In 1852, Whitney married Mrs. Catherine (Moore) Campbell of Wilmington, North Carolina She outlived her husband by six years and is buried beside him in Rock Creek Cemetery, Washington, D.C.

== Trip to China ==
After his second wife died, his property in New York faced foreclosure and was put up for auction. Whitney was only given $10,000 for his property. He sold the rest of his land and drew his interests toward China. On June 18, 1842, he set sail to China on his ship, the Oscar. The Oscar was loaded down with a lot of goods which resulted in the ship moving very slowly. The voyage to China usually took around 100 days, and newer ships could make the trip in as short as 79 days. However, Whitney’s trip took 153 days, a record slowness for the year. Whitney became very angry during this trip and he was apt to having rages and temper tantrums. He arrived in China during the Opium War between the British and the Chinese. After the war, which weakened China, other nations were given trade concessions with China, and Whitney was one of the Americans involved with the exportation of teas, spices, and other goods. His profits began piling up. By the time he left China, he had enough money to retire. His time in China lasted a year and four months, and he headed back home on April 2, 1844. His trip back was also very long and tedious.
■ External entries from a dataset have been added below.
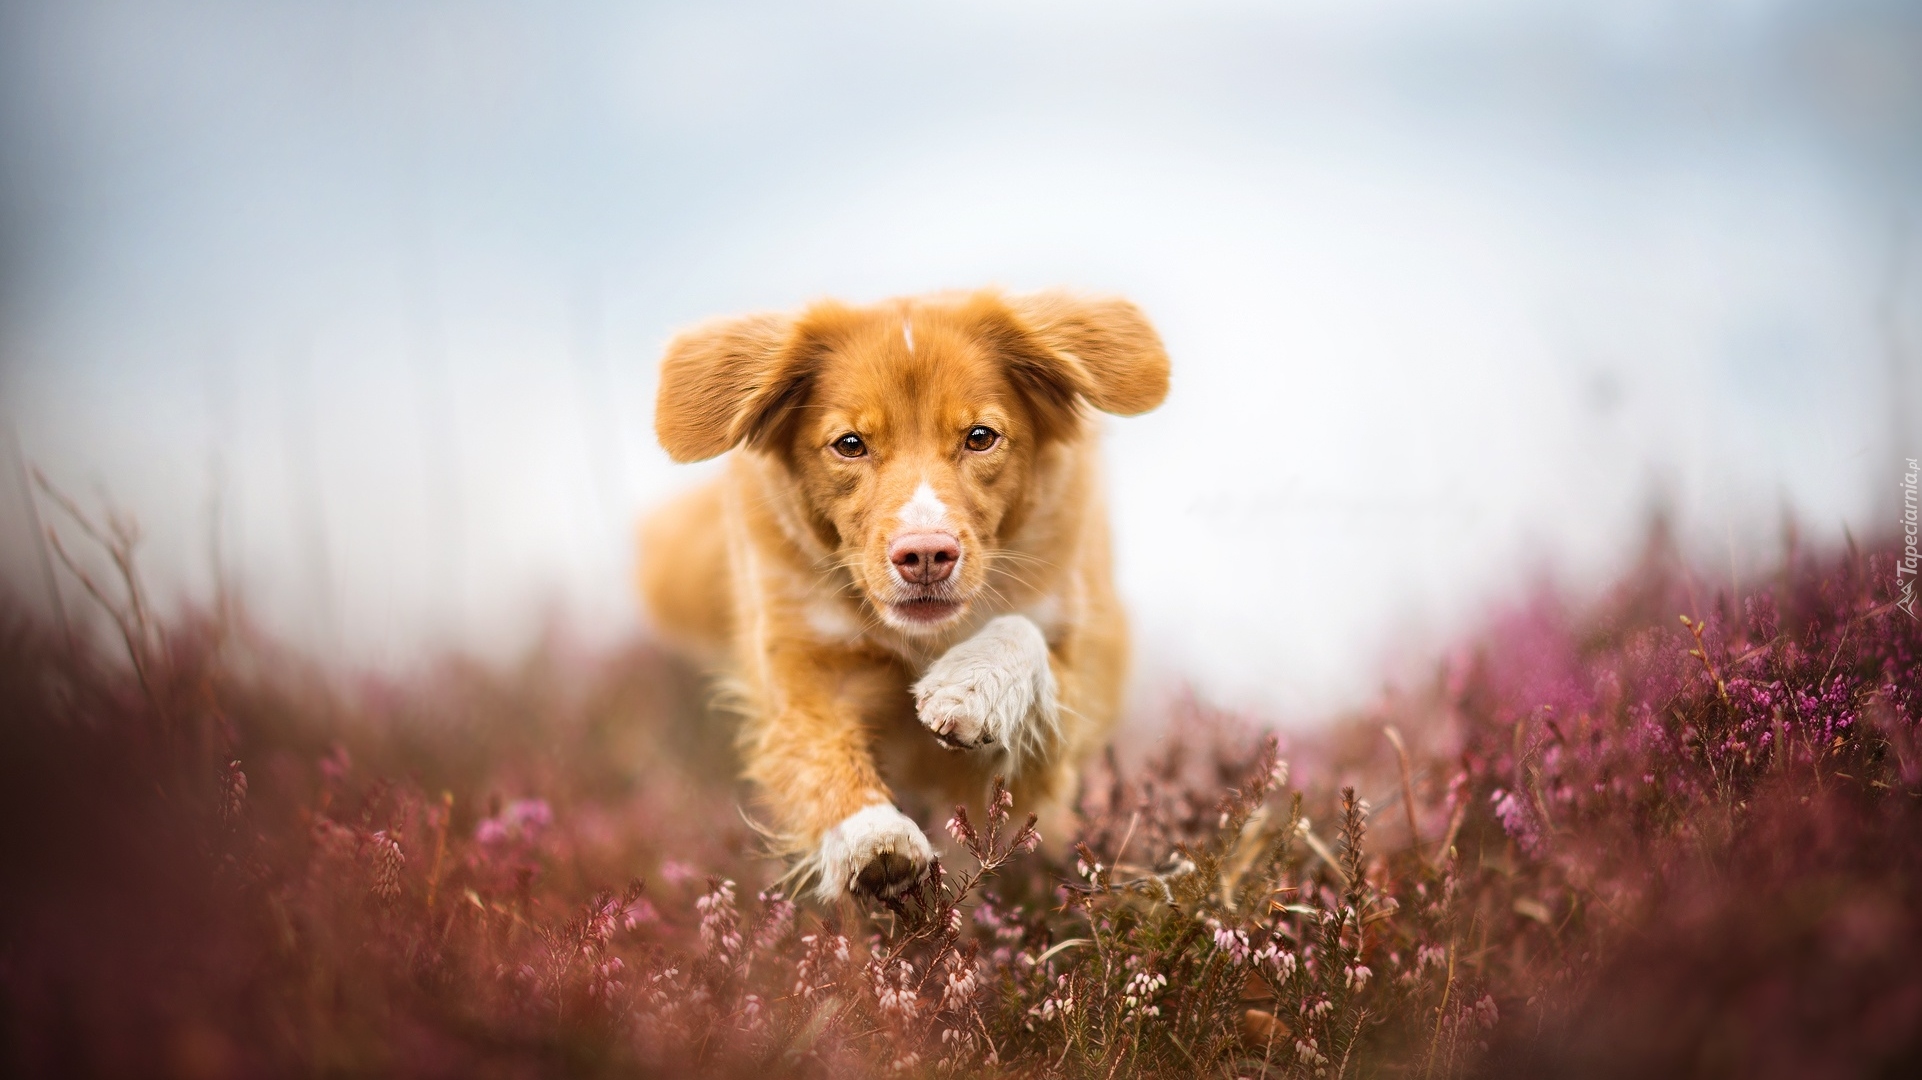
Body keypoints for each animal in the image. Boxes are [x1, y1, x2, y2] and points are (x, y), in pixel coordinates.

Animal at [638, 288, 1160, 899]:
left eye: (980, 437)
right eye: (849, 445)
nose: (927, 555)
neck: (923, 638)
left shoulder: (1054, 744)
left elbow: (1020, 631)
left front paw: (970, 686)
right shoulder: (801, 661)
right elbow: (820, 755)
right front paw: (872, 837)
==Promotion of a transcontinental railroad==
On the way back from China, Asa Whitney began devising a plan that would make the trip to China much easier. He wanted to build a railroad across the United States. People on the East coast could take the train to the West coast, and then take a ship from there to China. It would greatly shorten the long trip. When he arrived back in the United States, he was full of inspiration and drive and he got straight to work. He bought property in upstate New York and began working on a memorial to Congress about his plan for a railroad. His plan was mainly focused on trade with China, and connecting the two countries for increased culture, immigration, and commerce. He believed that the railroad would open trade to all of Asia, and unite the continents. He spent a great amount of time and money to try to promote his plan, and he explored a lot of the routes that he considered. He wrote A Project for a Railroad to the Pacific, a memorial to the United States Congress, in 1849. His plan was detailed and impressive, but he was denied. He continued trying to create the railroad, taking surveys and examining potential routes. He wanted to create a route that went way up north to the Puget Sound. However, no matter how hard he tried, his plan was never accepted, and he stopped campaigning in 1851.

== Death ==
Asa Whitney lived long enough to see his dream become a reality; he was alive when the first transcontinental railroad was completed. He died in 1872, three years after the golden spike was laid, of typhoid fever.

== Legacy ==
Although Whitney’s plan fell through, word began spreading of the idea of a transcontinental railroad. His plan inspired many young, ambitious engineers, one of whom was Theodore Judah, a man who helped make the transcontinental railroad a reality.

Whitney Avenue in Washington, D.C., was named after Whitney. It was later renamed Park Road.